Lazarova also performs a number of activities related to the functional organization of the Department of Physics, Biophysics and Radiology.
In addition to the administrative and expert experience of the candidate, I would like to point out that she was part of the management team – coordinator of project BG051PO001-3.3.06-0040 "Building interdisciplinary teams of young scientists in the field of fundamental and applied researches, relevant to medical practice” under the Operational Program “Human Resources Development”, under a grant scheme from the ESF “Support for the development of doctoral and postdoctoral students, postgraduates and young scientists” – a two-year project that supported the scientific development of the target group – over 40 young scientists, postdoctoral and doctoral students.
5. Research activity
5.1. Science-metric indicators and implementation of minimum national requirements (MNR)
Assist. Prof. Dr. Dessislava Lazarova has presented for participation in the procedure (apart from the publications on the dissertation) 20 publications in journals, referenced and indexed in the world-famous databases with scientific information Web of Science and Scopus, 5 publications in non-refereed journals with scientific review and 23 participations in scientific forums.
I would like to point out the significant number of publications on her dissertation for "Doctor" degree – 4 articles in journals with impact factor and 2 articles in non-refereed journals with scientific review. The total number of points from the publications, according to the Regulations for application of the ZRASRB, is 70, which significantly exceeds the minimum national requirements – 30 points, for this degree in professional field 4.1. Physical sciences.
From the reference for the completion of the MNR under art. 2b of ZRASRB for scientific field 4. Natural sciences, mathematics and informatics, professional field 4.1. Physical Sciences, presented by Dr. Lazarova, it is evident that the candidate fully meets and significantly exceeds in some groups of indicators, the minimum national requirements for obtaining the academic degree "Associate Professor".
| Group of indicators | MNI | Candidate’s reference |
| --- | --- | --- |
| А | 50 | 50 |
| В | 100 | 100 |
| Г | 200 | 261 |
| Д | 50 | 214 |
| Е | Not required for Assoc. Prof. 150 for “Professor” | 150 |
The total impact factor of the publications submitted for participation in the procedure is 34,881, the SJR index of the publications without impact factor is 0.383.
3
* * * * * * * * *
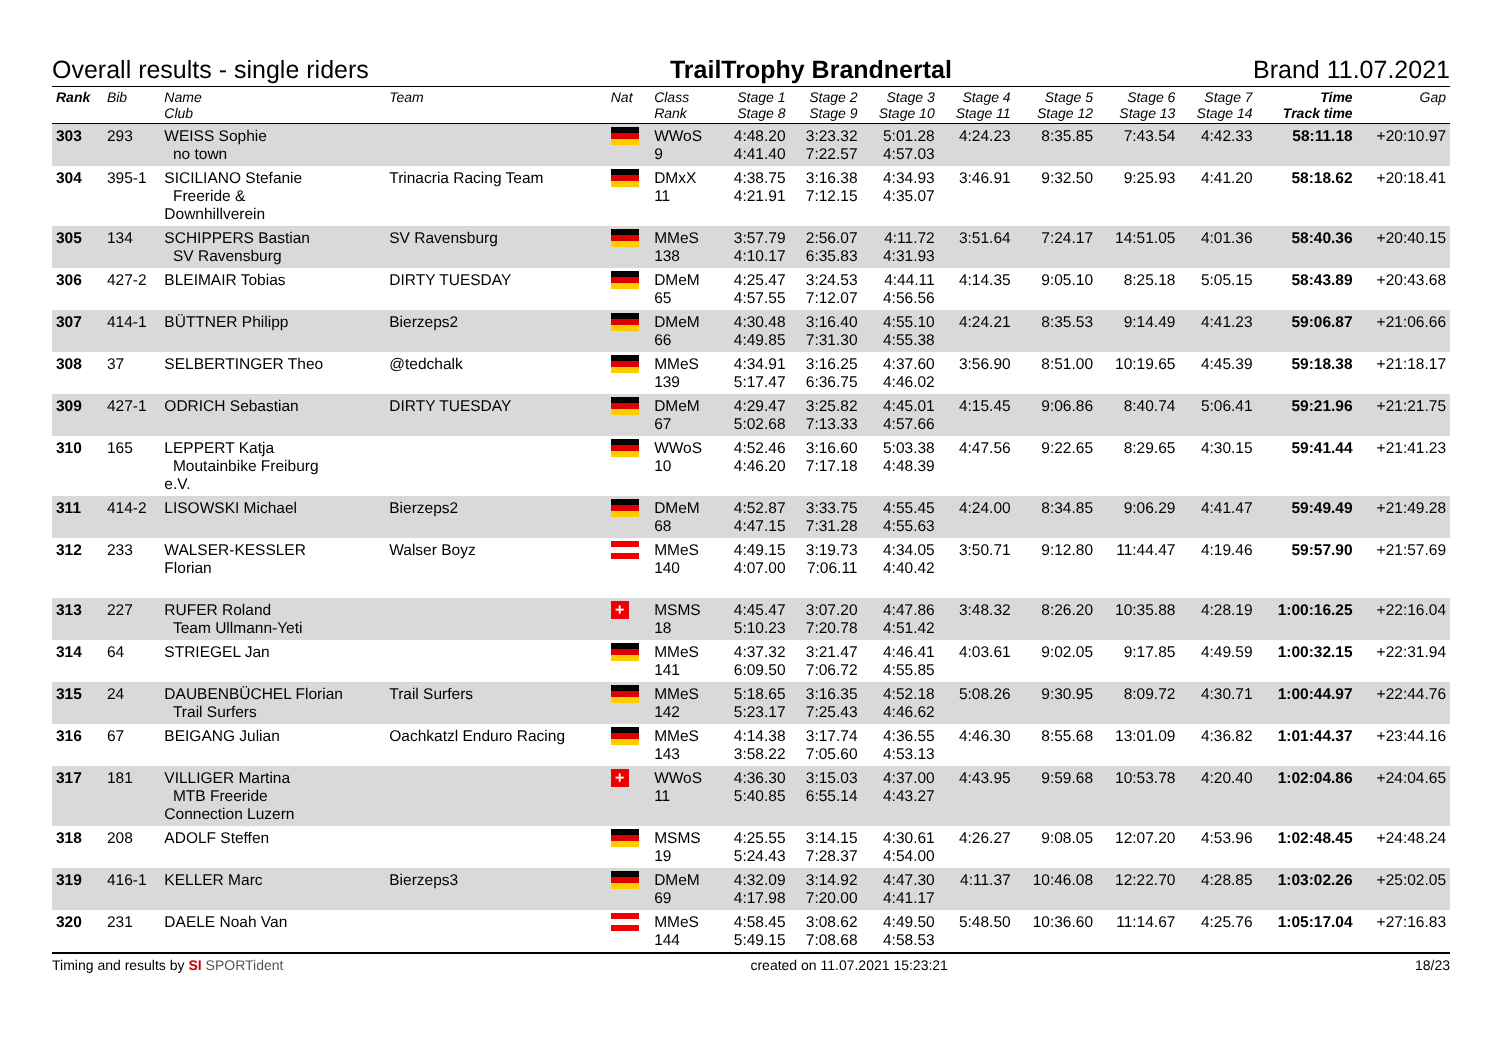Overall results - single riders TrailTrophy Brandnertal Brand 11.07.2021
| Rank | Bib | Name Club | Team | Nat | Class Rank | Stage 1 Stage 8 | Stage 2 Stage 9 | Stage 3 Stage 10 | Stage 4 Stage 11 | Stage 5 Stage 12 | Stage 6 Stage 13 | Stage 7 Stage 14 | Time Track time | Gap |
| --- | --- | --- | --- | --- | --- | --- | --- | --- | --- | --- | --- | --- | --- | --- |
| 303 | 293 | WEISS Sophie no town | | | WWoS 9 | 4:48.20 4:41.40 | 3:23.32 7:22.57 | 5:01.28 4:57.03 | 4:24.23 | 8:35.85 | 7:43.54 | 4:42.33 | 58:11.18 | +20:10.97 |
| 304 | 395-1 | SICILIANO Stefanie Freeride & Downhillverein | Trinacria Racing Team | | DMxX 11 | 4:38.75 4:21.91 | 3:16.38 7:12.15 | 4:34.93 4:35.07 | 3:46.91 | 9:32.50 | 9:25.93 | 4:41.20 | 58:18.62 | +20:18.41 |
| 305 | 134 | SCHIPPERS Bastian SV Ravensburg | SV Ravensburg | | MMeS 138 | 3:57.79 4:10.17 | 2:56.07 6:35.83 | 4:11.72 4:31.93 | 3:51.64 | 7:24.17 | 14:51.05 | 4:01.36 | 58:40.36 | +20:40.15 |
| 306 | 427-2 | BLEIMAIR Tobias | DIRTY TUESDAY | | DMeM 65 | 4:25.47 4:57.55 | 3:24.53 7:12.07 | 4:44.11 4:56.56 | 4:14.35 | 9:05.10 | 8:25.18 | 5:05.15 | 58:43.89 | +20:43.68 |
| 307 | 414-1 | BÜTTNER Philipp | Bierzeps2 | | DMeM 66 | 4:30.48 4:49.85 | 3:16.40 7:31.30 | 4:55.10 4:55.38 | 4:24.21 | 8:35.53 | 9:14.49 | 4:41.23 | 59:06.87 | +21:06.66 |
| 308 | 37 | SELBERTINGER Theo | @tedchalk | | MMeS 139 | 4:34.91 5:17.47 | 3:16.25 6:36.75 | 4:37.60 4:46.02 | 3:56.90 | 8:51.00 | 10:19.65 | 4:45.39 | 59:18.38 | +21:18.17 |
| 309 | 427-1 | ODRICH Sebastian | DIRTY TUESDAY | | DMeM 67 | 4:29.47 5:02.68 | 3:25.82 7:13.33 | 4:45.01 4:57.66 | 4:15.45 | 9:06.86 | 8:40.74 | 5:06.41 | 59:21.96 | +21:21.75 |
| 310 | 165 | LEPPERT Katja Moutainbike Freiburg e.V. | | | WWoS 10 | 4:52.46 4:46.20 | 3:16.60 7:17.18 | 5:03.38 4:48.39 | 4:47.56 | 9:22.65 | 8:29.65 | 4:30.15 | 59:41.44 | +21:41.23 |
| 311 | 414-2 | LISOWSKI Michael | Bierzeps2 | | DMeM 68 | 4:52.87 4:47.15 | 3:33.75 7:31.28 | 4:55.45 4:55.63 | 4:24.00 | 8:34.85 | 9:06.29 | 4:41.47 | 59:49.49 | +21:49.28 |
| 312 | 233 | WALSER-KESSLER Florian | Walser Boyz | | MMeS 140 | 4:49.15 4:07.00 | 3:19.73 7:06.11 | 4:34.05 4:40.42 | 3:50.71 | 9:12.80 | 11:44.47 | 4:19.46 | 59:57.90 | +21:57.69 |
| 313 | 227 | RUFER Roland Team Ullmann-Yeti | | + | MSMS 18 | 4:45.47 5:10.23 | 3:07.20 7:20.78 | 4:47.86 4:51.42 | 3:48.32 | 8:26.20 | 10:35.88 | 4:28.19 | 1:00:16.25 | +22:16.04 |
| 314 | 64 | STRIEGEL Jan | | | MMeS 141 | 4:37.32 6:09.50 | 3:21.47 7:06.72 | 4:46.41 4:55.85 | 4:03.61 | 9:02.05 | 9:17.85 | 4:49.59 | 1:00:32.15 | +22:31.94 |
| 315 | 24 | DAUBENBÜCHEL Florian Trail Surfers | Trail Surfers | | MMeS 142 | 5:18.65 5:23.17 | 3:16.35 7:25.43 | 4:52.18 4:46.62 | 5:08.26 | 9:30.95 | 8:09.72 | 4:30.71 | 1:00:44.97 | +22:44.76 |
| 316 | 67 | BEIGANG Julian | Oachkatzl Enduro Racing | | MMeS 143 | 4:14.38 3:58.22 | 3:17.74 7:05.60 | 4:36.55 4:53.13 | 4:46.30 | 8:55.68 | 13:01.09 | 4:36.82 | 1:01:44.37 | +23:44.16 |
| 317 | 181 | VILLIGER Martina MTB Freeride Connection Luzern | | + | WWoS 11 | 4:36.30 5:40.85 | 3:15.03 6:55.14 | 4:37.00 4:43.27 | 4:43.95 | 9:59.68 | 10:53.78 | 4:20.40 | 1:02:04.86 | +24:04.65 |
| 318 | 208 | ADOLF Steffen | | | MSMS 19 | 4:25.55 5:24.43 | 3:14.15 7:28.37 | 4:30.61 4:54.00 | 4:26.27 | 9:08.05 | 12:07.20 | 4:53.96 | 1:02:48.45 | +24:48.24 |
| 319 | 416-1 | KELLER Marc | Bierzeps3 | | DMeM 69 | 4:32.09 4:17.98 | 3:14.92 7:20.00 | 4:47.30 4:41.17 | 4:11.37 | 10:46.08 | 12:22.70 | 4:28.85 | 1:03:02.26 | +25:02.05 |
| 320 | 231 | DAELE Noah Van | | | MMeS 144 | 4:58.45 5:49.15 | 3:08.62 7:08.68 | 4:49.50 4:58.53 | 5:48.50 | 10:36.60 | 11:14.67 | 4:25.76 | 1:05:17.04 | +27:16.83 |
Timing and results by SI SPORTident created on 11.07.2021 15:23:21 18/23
* * * * * * * * *
**WHAT YOU HAVE TO DO**
Only the count is wanted: report how many lines of the material above hold the word "minimum".

**YOUR SOLUTION**
3